На баржу садились три старших офицера. Все трое нетерпеливо хмурились. Рулевой взмахом руки велел Джорджу поторопиться. Резкий порыв ветра вырвал зонтик из его руки, швырнул в воду, и тот запрыгал на волнах, как кружевная лодочка.
Мужчины на барже засмеялись. Но Джорджу было все равно. Все его мысли были заняты только Констанцией, он не видел вокруг себя ничего, кроме ее огненных волос, чуть растрепавшихся на ветру, ее синих глаз, устремленных на него, и ее милого лица, на которое упали капли дождя…
Внезапно он понял, что это не дождь. Она плакала.

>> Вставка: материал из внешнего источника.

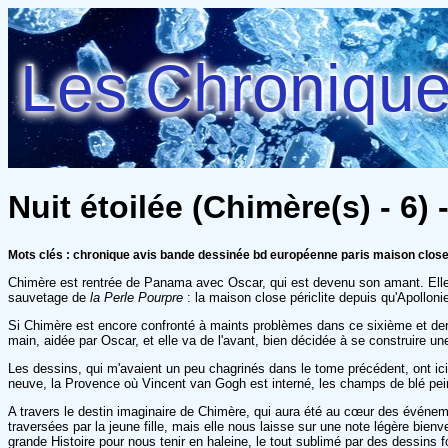
Les Chroniques
Nuit étoilée (Chimère(s) - 6
Mots clés : chronique avis bande dessinée bd européenne paris maison clos
Chimère est rentrée de Panama avec Oscar, qui est devenu son amant. Elle r
sauvetage de
la Perle Pourpre
: la maison close périclite depuis qu'Apollonie
Si Chimère est encore confronté à maints problèmes dans ce sixième et derni
main, aidée par Oscar, et elle va de l'avant, bien décidée à se construire un
Les dessins, qui m'avaient un peu chagrinés dans le tome précédent, ont ici
neuve, la Provence où Vincent van Gogh est interné, les champs de blé peint
A travers le destin imaginaire de Chimère, qui aura été au cœur des événem
traversées par la jeune fille, mais elle nous laisse sur une note légère bien
grande Histoire pour nous tenir en haleine, le tout sublimé par des dessins fo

– Констанция, я никогда не говорил этого никакой другой девушке. Вы можете счесть меня неучтивым или легкомысленным, ведь мы знакомы так недолго… Но я все равно рискну. – Джордж глубоко вздохнул и выпалил: – Я люблю вас!
– И я люблю вас, Джордж. Поцелуете меня?
– Прямо при всех?
– При всех. И когда мы одни. Где угодно… и навсегда.
Последнее слово вырвалось у нее почти как легкий вскрик. В следующее мгновение она обняла его за шею и страстно поцеловала.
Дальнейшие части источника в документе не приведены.